Enquanto que na esfera privada, empresas investem para se adequarem à lei, na pública, mudanças não foram feitas
Apresentada como a legislação que colocaria o
Brasil na vanguarda mundial sobre a matéria, a Lei Geral de Proteção de Dados
(LGPD) tem papel fundamental para disciplinar o uso de dados pessoais por
empresas públicas e privadas.
Adotando o princípio da autodeterminação
informativa, a utilização de dados pessoais do usuário depende do consentimento
dele. Além dessa hipótese, outras bases legais presentes na LGPD, como o
cumprimento de obrigação legal, execução de contrato, proteção da vida e tutela
da saúde permitem a extração e utilização de dados pessoais.
Após a edição da Lei, as empresas privadas
iniciaram providências para se adequar à LGPD. Contrataram escritórios de
advocacia, consultorias em tecnologia e profissionais de Tecnologia da
Informação (TI) para implementar cultura de proteção de dados, alterar
contratos e documentos, mapear e reduzir riscos em hardwares e softwares,
dentre outras medidas.

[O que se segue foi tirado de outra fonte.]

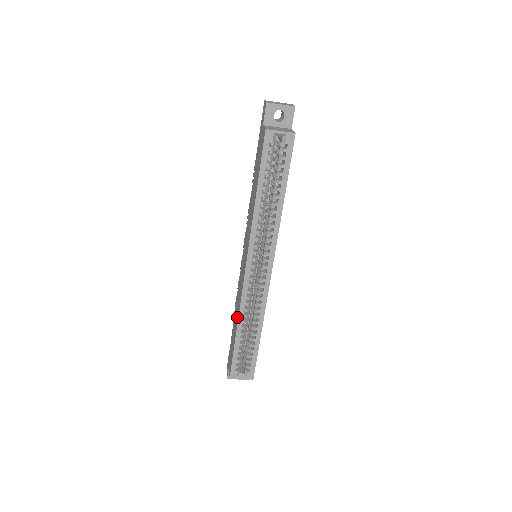
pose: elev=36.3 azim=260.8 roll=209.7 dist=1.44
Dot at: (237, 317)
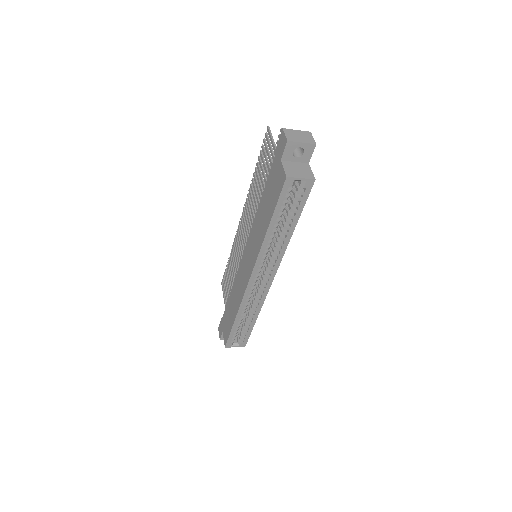
Dot at: (236, 308)
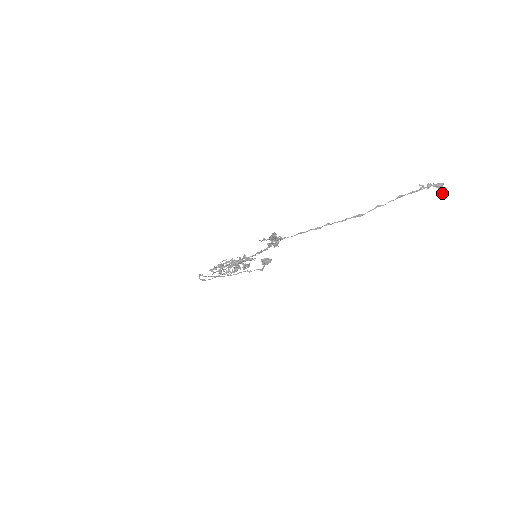
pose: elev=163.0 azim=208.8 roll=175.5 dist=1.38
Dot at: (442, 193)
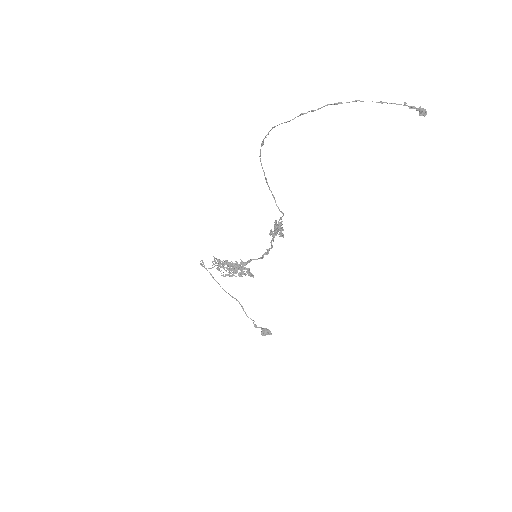
Dot at: (421, 111)
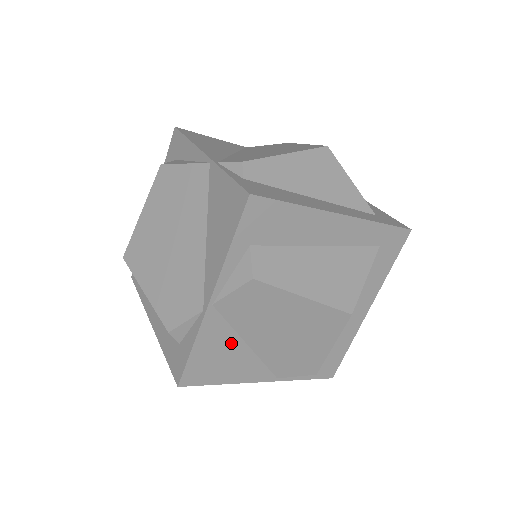
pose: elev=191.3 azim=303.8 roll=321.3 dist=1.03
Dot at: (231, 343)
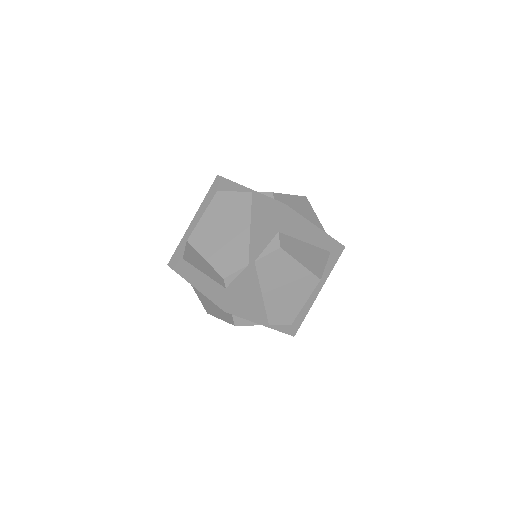
Dot at: (255, 290)
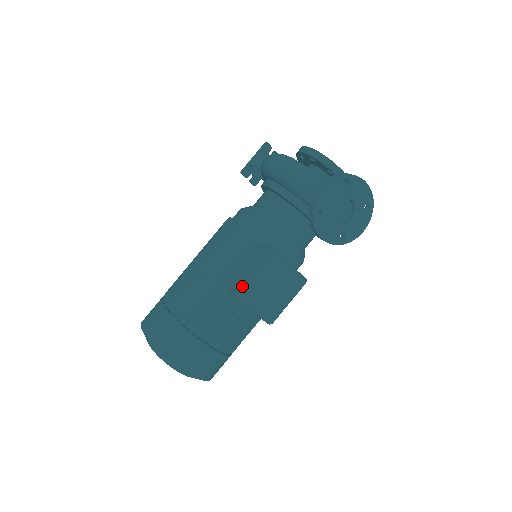
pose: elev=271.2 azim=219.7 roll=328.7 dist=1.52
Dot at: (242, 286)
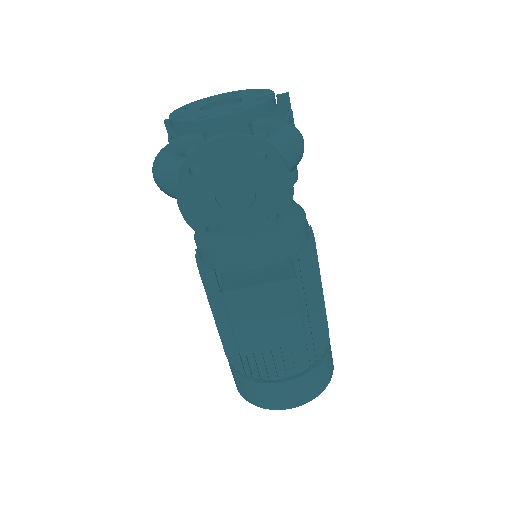
Dot at: occluded
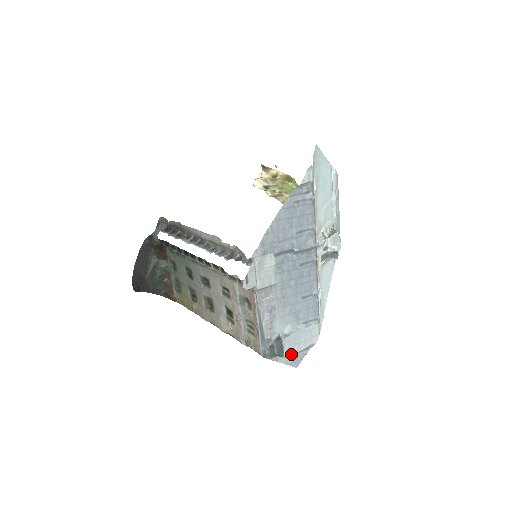
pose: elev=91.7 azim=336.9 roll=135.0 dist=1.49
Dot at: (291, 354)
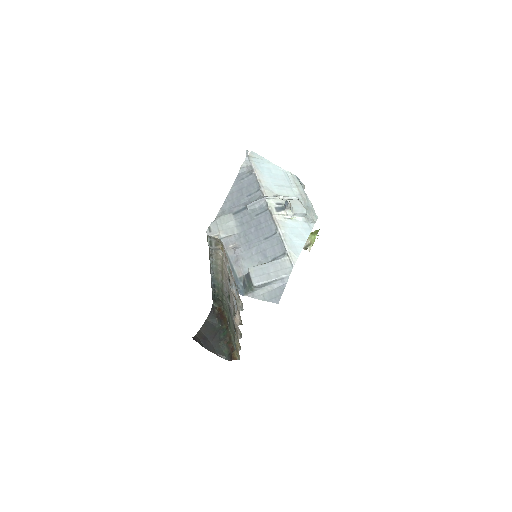
Dot at: (260, 282)
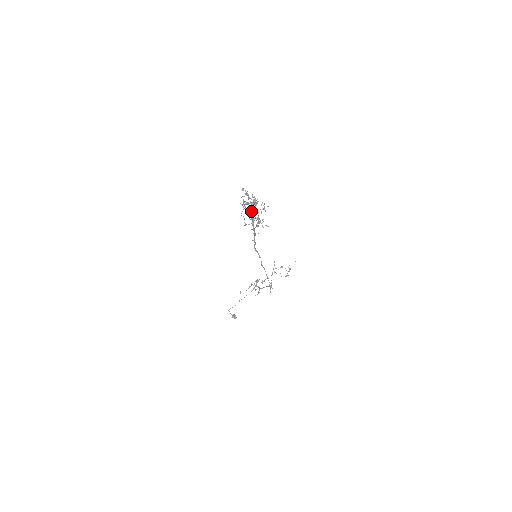
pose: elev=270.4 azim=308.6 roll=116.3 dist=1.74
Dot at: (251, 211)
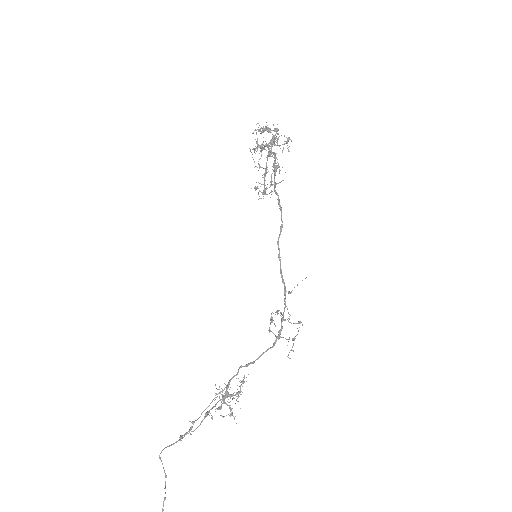
Dot at: (273, 137)
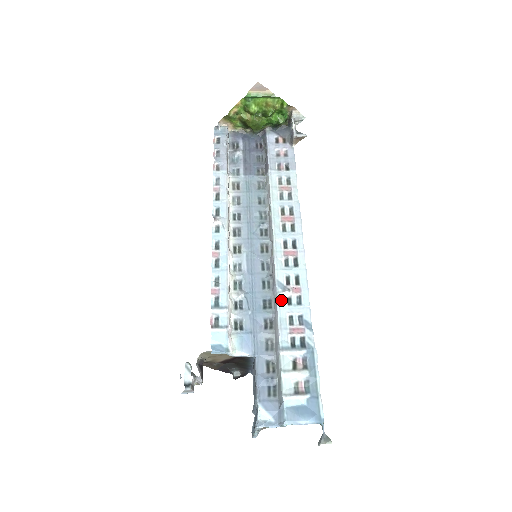
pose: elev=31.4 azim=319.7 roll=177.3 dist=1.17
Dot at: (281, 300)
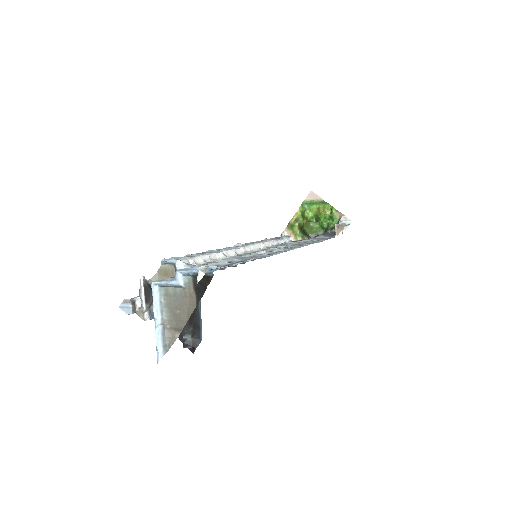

A maioria das empresas privadas concluiu que junto às
medidas de adequação, é necessário investir em cibersegurança para impedir
invasões aos sistemas e captura de dados pessoais de seus clientes.
O mercado percebeu que ter um diferencial na
segurança oferecida ao cliente é uma grande vantagem, sobretudo em ramos com
alta competição. Hoje existem escritórios especializados para full service, ou
seja, para realizarem a adaptação total da empresa aos termos da LGPD.
Na esfera pública, parece que as coisas não correm
muito bem. Noticiou o site Capital Digital que uma auditoria realizada pelo
Tribunal de Contas da União (TCU), através da Secretaria de Fiscalização de TI
(Sefti) em relatório final aprovado pelo plenário da Corte e relatado pelo
Ministro Augusto Nardes, apresentou dados preocupantes e decepcionantes em
relação à adaptação do setor público à LGPD.
São variadas informações, mas em resumo pode-se
dizer que 76,7% em um contingente de 382 órgãos federais não adotam a LGPD.
Ainda, somente 45% das organizações concluíram a iniciativa de mapeamento e
planejamento das medidas necessárias à adequação e apenas 17% das organizações
checadas identificaram todos os procedimentos de negócio que realizam
tratamento de dados pessoais.
Segundo Francisco Gomes Junior, especialista em
direito digital e presidente da Associação de Defesa de Dados Pessoais e
Consumidor (ADDP), as informações são muito preocupantes. “Órgãos públicos
lidam diariamente com nossos dados e saber que não estão adequados à LGPD traz
um sentimento de vulnerabilidade a todos os cidadãos. E se a adaptação legal
não foi feita, será que medidas se cibersegurança foram implementadas? Tudo
indica que não”.
De fato, em 2021, o Brasil ficou no topo de
vazamento de dados. E muitos órgãos públicos foram atacados, como o Ministério
da Saúde e o aplicativo SUS (Sistema Único de Saúde) de onde vazaram 200
milhões de dados. Além disso, empresas estatais, Tribunais, vêm reportando com
frequência as intrusões que estão sofrendo.
“Até agora a ANPD, encarregada de fiscalizar o
cumprimento da LGPD está com uma postura coerente. Estruturou-se inicialmente,
foi transformada em autarquia e tem preferido atuar orientando empresas e não
sancionando, o que parece ser o mais correto diante do cenário descrito.
Obviamente, o caso do Ministério da Saúde, pela repercussão nacional deverá ter
seus resultados divulgados para a sociedade, o que ainda não ocorreu”, finaliza
Gomes Júnior.
Portanto, sabendo da vulnerabilidade que algumas
empresas ainda têm, tome cuidado ao fornecer seus dados e adquira o hábito de
acompanhar a utilização deles e seus limites. Todos devemos atuar para proteção
adequada.
Francisco Gomes Júnior - Sócio da OGF Advogados.
Presidente da Associação de Defesa de Dados Pessoais e do Consumidor (ADDP).